_REQUIRED WORK_:
Repeat every line of the material that follows, word for word.

_RECORDED INFORMATION_:
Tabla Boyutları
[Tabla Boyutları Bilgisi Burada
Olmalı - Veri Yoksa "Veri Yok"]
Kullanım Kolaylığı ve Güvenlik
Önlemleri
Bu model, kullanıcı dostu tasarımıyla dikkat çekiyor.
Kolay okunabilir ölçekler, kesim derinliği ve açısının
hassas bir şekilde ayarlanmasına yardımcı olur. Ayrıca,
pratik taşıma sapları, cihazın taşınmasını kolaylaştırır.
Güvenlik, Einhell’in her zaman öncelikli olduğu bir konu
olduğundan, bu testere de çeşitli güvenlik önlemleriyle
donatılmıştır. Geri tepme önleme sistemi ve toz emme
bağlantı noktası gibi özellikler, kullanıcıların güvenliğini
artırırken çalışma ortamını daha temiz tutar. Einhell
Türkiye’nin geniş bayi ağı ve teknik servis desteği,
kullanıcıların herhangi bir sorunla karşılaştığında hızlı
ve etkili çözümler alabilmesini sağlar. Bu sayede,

_YOUR RESPONSE_:
Tabla Boyutları
[Tabla Boyutları Bilgisi Burada
Olmalı - Veri Yoksa "Veri Yok"]
Kullanım Kolaylığı ve Güvenlik
Önlemleri
Bu model, kullanıcı dostu tasarımıyla dikkat çekiyor.
Kolay okunabilir ölçekler, kesim derinliği ve açısının
hassas bir şekilde ayarlanmasına yardımcı olur. Ayrıca,
pratik taşıma sapları, cihazın taşınmasını kolaylaştırır.
Güvenlik, Einhell’in her zaman öncelikli olduğu bir konu
olduğundan, bu testere de çeşitli güvenlik önlemleriyle
donatılmıştır. Geri tepme önleme sistemi ve toz emme
bağlantı noktası gibi özellikler, kullanıcıların güvenliğini
artırırken çalışma ortamını daha temiz tutar. Einhell
Türkiye’nin geniş bayi ağı ve teknik servis desteği,
kullanıcıların herhangi bir sorunla karşılaştığında hızlı
ve etkili çözümler alabilmesini sağlar. Bu sayede,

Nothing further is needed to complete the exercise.